Oggi, sempre più di frequente – afferma Maria Grazia Pignataro, Presidente dell’Ispedd – le famiglie si trovano in una posizione di fragilità. Il bisogno di servizi essenziali per i propri figli e figlie li espone a dinamiche che rischiano di renderle “ricattabili”, costrette ad accettare condizioni non sempre confacenti alle peculiarità dello spettro autistico, pur di garantire continuità assistenziale ai servizi offerti.
Serve un cambio di paradigma netto: il rapporto con le istituzioni e gli enti gestori deve diventare un rapporto tra pari. Questo significa riconoscere alle famiglie un ruolo decisionale reale, non simbolico”.
Uno strumento fondamentale in questa direzione è il progetto di vita individualizzato e personalizzato, che non può esser calato dall’alto ma deve nascere da un effettivo processo di compartecipazione e coprogrammazione, come d’altronde ormai previsto del decreto legislativo n°62 del 2024, attuativo della legge delega 227/2021, in base al quale le famiglie non sono semplici destinatarie di decisioni, ma protagoniste attive nella definizione dei percorsi di vita dei propri figli e figlie.
Accanto al diritto, spesso faticosamente esercitato, di ottenere servizi di qualità, le famiglie hanno, infatti, anche il diritto di esprimere bisogni e aspettative, senza per questo sentirsi costantemente in difetto.
“Le famiglie non sono utenti passivi – continua la Presidente dell’Ispedd – non sono soggetti da “gestire”, ma portatrici di diritti. La loro condizione non è frutto di una scelta, e non può trasformarsi in una posizione di subordinazione permanente. Confidiamo nel fatto che quanto prima venga avviata, come d’altronde sarebbe già dovuto avvenire dal 1 marzo 2026, la sperimentazione per “Il progetto di vita” anche a Caltanissetta”.
A quanto pare il ritardo sarebbe dovuto alla definizione delle linee guida, ferme al momento all’assessorato regionale alla salute. Nel frattempo l’assessorato alle politiche sociali e del lavoro del Comune di Caltanissetta si sta già attivando, sulla falsariga di quanto stabilito nel Tavolo tematico per la non autosufficienza, per mettere a punto una mappatura dei servizi offerti e una scheda di rilevazione dei bisogni da destinare alle famiglie
E’ tempo di riconoscere e riconoscersi da parte delle famiglie un altro diritto: quello dell’autonomia.
Le famiglie devono essere messe e mettersi loro stesse nelle condizioni di sviluppare capacità progettuale e, quando possibile, imprenditoriale.
Devono poter dar vita a servizi, come d’altronde è accaduto da tempo in altre provincie siciliane, e contribuire attivamente alla loro realizzazione; diventare in definitiva parte della soluzione, non in contrapposizione con le istituzioni e con gli enti gestori ma in un’ottica di complementarietà: una collaborazione autentica, basata su condivisione, integrazione e valorizzazione delle competenze di ciascuno.

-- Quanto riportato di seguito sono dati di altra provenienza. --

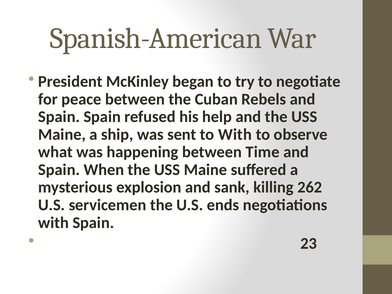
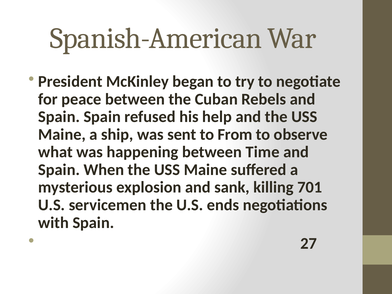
to With: With -> From
262: 262 -> 701
23: 23 -> 27
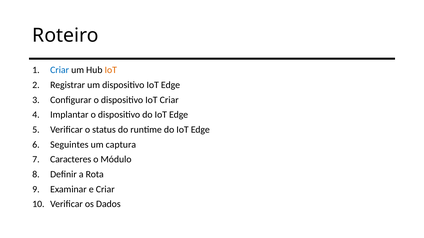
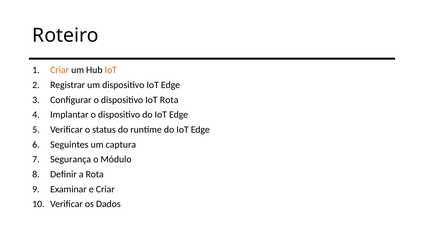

Ripensare il ruolo delle famiglie significa, in definitiva, ripensare l’intero sistema. Solo attraverso un equilibrio reale tra istituzioni, enti gestori e nuclei familiari sarà possibile costruire percorsi di vita dignitosi, sostenibili e realmente inclusivi, altrimenti il rischio è che si continuerà a scaricare sulle famiglie il peso delle inefficienze.
Il 2 aprile non può essere solo una ricorrenza, ma deve costituire un’occasione per aprire un confronto serio sul futuro dei servizi e sulla dignità delle persone con autismo e delle loro famiglie.